Did the 2022 to 2023 oil drop drive disinflation?+

It explained roughly half of the disinflation. WTI fell 47 percent from $124 in June 2022 to $66 in March 2023. Headline CPI fell from 9.1 percent in June 2022 to 3.0 percent in June 2023. Gasoline alone went from plus 60 percent year-on-year to minus 27 percent over the same window, contributing about 2 percentage points to the headline disinflation. Goods disinflation, supply chain repair, and labor market normalization explained most of the remainder. The episode demonstrated the symmetry of the relationship: oil rallies and oil declines flow into CPI on similar timescales.

Why is the 2026 oil shock different from 2022?+

Three differences. First, the 2022 shock was demand-driven (post-COVID reopening) plus geopolitical (Russia-Ukraine), with Fed monetary policy still accommodative. The 2026 shock is purely supply-driven (Iran war and Hormuz disruption) with the Fed at 3.75 percent and credible inflation hawkishness.

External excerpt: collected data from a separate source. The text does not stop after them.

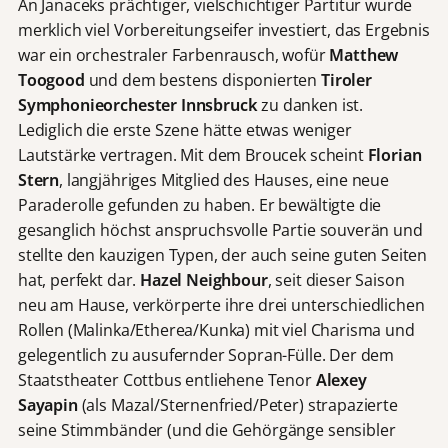
An Janaceks prächtiger, vielschichtiger Partitur wurde
merklich viel Vorbereitungseifer investiert, das Ergebnis
war ein orchestraler Farbenrausch, wofür
Matthew
Toogood
und dem bestens disponierten
Tiroler
Symphonieorchester
Innsbruck
zu danken ist.
Lediglich die erste Szene hätte etwas weniger
Lautstärke vertragen. Mit dem Broucek scheint
Florian
Stern
, langjähriges Mitglied des Hauses, eine neue
Paraderolle gefunden zu haben. Er bewältigte die
gesanglich höchst anspruchsvolle Partie souverän und
stellte den kauzigen Typen, der auch seine guten Seiten
hat, perfekt dar.
Hazel Neighbour
, seit dieser Saison
neu am Hause, verkörperte ihre drei unterschiedlichen
Rollen (Malinka/Etherea/Kunka) mit viel Charisma und
gelegentlich zu ausufernder Sopran-Fülle. Der dem
Staatstheater Cottbus entliehene Tenor
Alexey
Sayapin
(als Mazal/Sternenfried/Peter) strapazierte
seine Stimmbänder (und die Gehörgänge sensibler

Second, the SPR was full in 2022 (around 593 million barrels at start) and could be drawn down 180 million barrels; in 2026 it is starting from a depleted base and another 172 million barrels has already been released. Third, core inflation is lower entering 2026 (2.7 to 2.9 percent) than entering the 2022 shock (4.5 to 5.5 percent), giving the Fed more credibility on the second-round risk.

How does Brent versus WTI affect the CPI relationship?+

US gasoline pricing tracks WTI more closely than Brent because most US refining capacity is fed by WTI-priced crude. East Coast gasoline has a small Brent input through imported gasoline; West Coast gasoline reflects a Pacific Basin pricing structure that includes Asian benchmarks. The Brent-WTI spread has historically run $0 to $5 per barrel; during the April 2026 Iran conflict the spread widened to $7 to $10 reflecting Brent's greater Persian Gulf supply exposure. Both benchmarks moved up sharply, but WTI is the cleaner US CPI input. International CPIs (UK, Eurozone) track Brent more closely.

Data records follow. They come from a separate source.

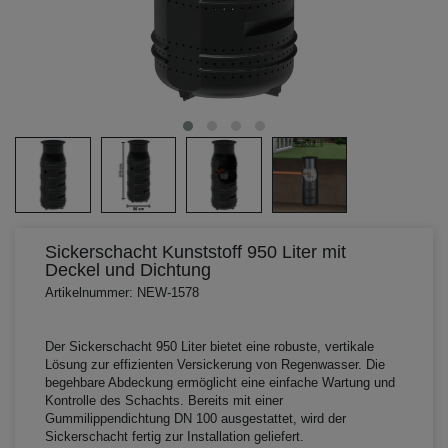
Sickerschacht Kunststoff 950 Liter mit
Deckel und Dichtung
Artikelnummer: NEW-1578
Der Sickerschacht 950 Liter bietet eine robuste, vertikale
Lösung zur effizienten Versickerung von Regenwasser. Die
begehbare Abdeckung ermöglicht eine einfache Wartung und
Kontrolle des Schachts. Bereits mit einer
Gummilippendichtung DN 100 ausgestattet, wird der
Sickerschacht fertig zur Installation geliefert.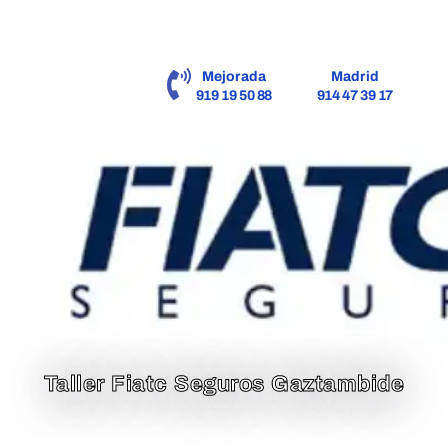
contenido
Mejorada
Madrid
919 19 50 88
914 47 39 17
Taller Fiatc Seguros Gaztambide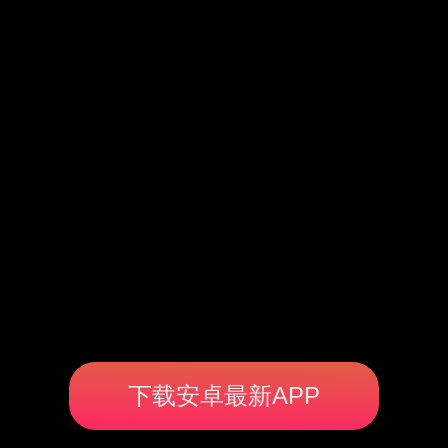
下载安卓最新APP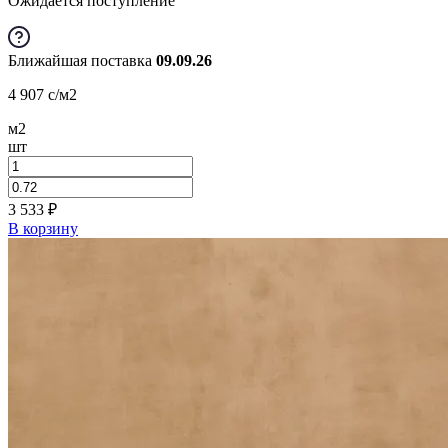
Ожидается поступление
Ближайшая поставка
09.09.26
4 907
c
/м2
м2
шт
3 533
₽
В корзину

Should I expect a second round of inflation from the 2026 energy shock?+

Possibly, with conditions. If WTI sustains above $90 through Q2 2026, second-round effects on core CPI typically materialize in Q3 to Q4 with magnitudes of 0.3 to 0.5 percentage points. Goods inflation responds via diesel and trucking costs (2 to 4 months); food inflation responds via fertilizer and transport costs (3 to 6 months); services inflation responds last (6 to 12 months) if the shock is persistent. If the Iran conflict resolves and WTI returns to $70 to $80 by mid-2026, second-round effects are likely to be muted, with core CPI staying around 2.7 to 2.9 percent through 2026. The Fed has signaled willingness to look through transitory energy shocks but to act on persistent core acceleration.